I live in New York City, where charters are aggressively expanding. Many, perhaps most, of our charters have hedge fund managers on their board of directors. They want to win. They want higher test scores than the neighborhood public school. They compete with one another and they compete with the neighborhood school.

The city government–which is to say, Mayor Michael Bloomberg–believes in charters. He pushed energetically to get the Legislature to double the number of charters in the city from 100 to 200. In a city with a student enrollment of more than 1 million, the charters enroll a very small proportion, at this point about 5%. Yet you would think by reading the tabloids that they are the only schools that matter.

The charters are very assertive on their own behalf. Whenever there is a public hearing about whether to close a neighborhood public school or a legislative hearing about charters, you can be sure that the charters will bus in hundreds of charter students and parents in identical T-shirts to advocate for more charters or for closing the neighborhood school.

When I see the students and their parents with their placards demanding “more change, faster change,” I have had two reactions. First, if any public school were to spend public money bringing its students and their families to a political event, it would be a major scandal, and the principal would be fired for bad judgment.

My second reaction is to wonder why the students and their parents want more charters.

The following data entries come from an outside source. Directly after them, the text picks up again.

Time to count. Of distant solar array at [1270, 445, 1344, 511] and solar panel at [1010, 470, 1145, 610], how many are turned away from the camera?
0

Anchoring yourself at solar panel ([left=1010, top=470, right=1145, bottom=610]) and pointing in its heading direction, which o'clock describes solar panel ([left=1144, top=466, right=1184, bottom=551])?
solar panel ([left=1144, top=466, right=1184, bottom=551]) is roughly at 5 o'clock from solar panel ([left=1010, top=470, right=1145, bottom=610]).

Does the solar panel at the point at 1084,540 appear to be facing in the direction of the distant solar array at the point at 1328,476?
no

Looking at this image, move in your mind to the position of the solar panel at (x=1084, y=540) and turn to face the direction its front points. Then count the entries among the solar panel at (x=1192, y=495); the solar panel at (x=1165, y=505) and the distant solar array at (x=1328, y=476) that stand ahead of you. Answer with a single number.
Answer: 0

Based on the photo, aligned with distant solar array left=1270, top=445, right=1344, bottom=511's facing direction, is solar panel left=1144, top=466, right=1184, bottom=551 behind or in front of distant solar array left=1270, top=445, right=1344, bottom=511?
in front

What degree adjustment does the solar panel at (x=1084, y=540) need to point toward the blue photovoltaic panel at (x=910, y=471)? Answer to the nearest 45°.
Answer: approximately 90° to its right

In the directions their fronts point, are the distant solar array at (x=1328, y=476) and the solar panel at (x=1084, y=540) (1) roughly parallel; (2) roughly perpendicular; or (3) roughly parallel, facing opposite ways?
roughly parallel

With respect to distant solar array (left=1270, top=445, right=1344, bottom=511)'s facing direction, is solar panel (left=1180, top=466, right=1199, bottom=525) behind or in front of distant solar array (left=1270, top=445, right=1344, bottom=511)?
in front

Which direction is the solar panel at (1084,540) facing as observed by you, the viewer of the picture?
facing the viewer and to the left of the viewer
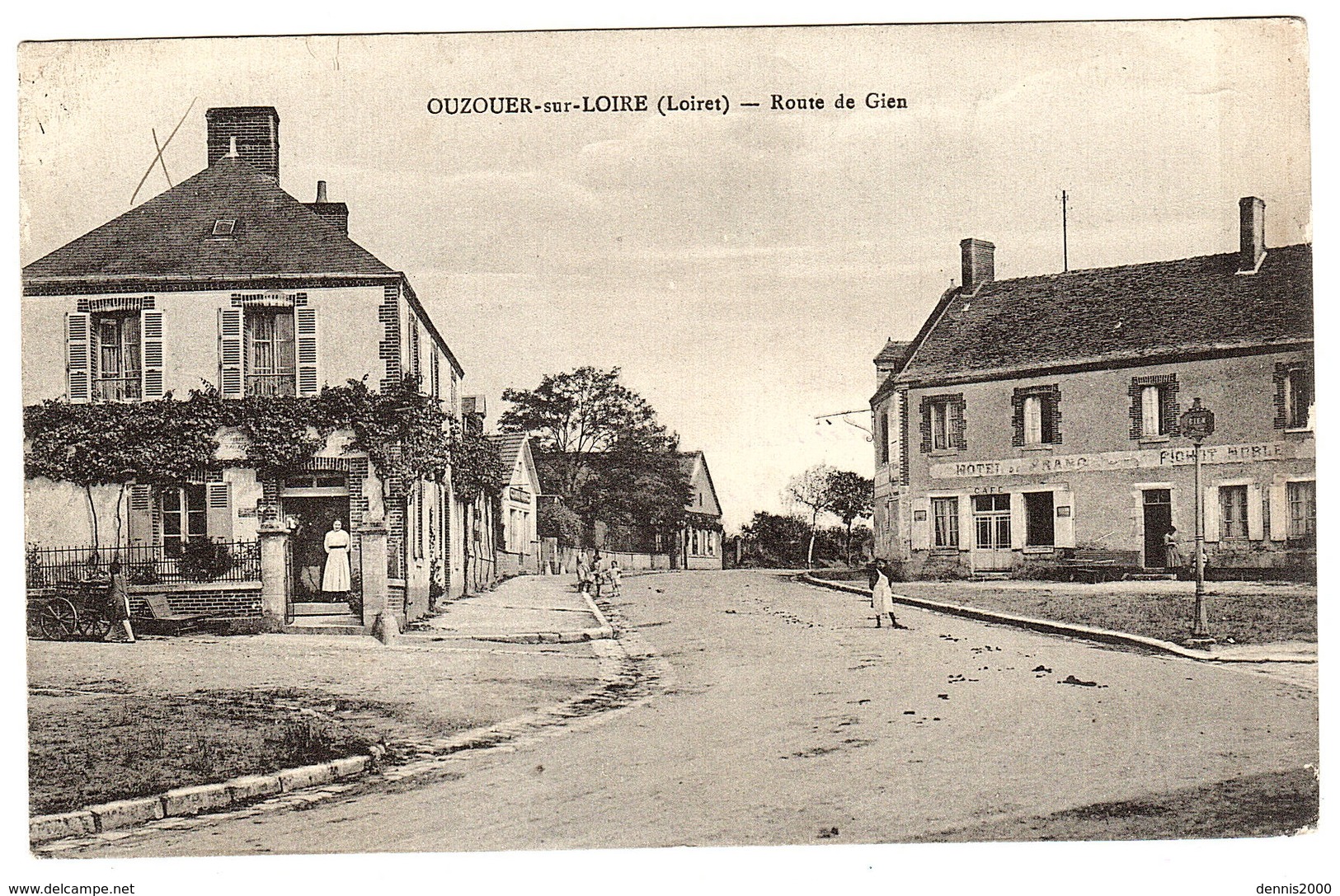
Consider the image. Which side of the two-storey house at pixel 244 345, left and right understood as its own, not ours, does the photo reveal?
front

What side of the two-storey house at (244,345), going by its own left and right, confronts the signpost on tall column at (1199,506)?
left

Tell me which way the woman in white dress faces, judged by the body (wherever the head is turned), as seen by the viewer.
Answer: toward the camera

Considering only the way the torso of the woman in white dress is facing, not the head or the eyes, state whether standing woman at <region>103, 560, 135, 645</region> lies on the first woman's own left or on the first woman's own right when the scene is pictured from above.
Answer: on the first woman's own right

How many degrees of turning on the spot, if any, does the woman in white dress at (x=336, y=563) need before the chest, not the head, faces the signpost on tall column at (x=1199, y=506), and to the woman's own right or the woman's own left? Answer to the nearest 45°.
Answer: approximately 90° to the woman's own left
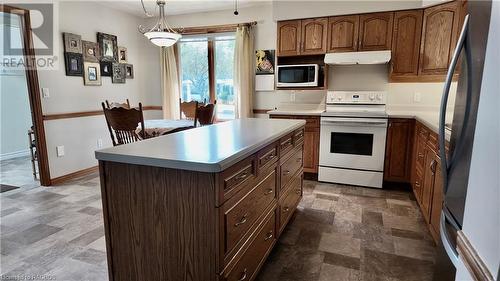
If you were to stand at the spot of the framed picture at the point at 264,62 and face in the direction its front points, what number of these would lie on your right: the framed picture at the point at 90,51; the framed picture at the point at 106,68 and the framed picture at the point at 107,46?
3

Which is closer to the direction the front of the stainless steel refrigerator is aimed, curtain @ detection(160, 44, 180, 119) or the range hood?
the curtain

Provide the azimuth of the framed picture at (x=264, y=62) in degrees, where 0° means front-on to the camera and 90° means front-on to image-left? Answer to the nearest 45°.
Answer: approximately 0°

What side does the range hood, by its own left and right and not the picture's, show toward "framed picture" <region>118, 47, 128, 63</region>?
right

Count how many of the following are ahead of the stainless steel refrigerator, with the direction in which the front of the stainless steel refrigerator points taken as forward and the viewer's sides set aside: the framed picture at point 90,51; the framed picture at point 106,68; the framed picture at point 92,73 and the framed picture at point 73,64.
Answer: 4

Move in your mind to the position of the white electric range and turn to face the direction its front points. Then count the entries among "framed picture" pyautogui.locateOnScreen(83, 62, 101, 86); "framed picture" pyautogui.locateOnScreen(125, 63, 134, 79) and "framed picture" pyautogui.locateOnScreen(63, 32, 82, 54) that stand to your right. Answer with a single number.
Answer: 3

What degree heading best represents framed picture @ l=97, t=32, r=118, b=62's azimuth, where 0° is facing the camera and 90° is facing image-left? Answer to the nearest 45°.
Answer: approximately 315°

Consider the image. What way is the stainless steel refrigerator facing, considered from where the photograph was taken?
facing to the left of the viewer

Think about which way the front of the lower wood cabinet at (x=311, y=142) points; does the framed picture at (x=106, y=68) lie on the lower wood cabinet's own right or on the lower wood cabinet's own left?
on the lower wood cabinet's own right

They are already enrolled in a charter. How many schools can one student attend? Are they there because they want everyone to have what they have? Or are they there because the sponsor wants more charters? In other words, are they being used to expand the chain and the power of the board? It is obvious that their presence is highly orchestrated. After one big public meeting, one of the parents dropped the script.

This behavior by the charters is disturbing. It shows the worst traits of corporate America. It’s not about education. It’s about winning, even if winning is at the expense of others.

Others find it problematic, even repulsive, which explains why more and more communities are reacting negatively to charters.

Competition may be the way of the world, but collaboration is the best path for building community and goodwill. Collaboration is also the route to school improvement.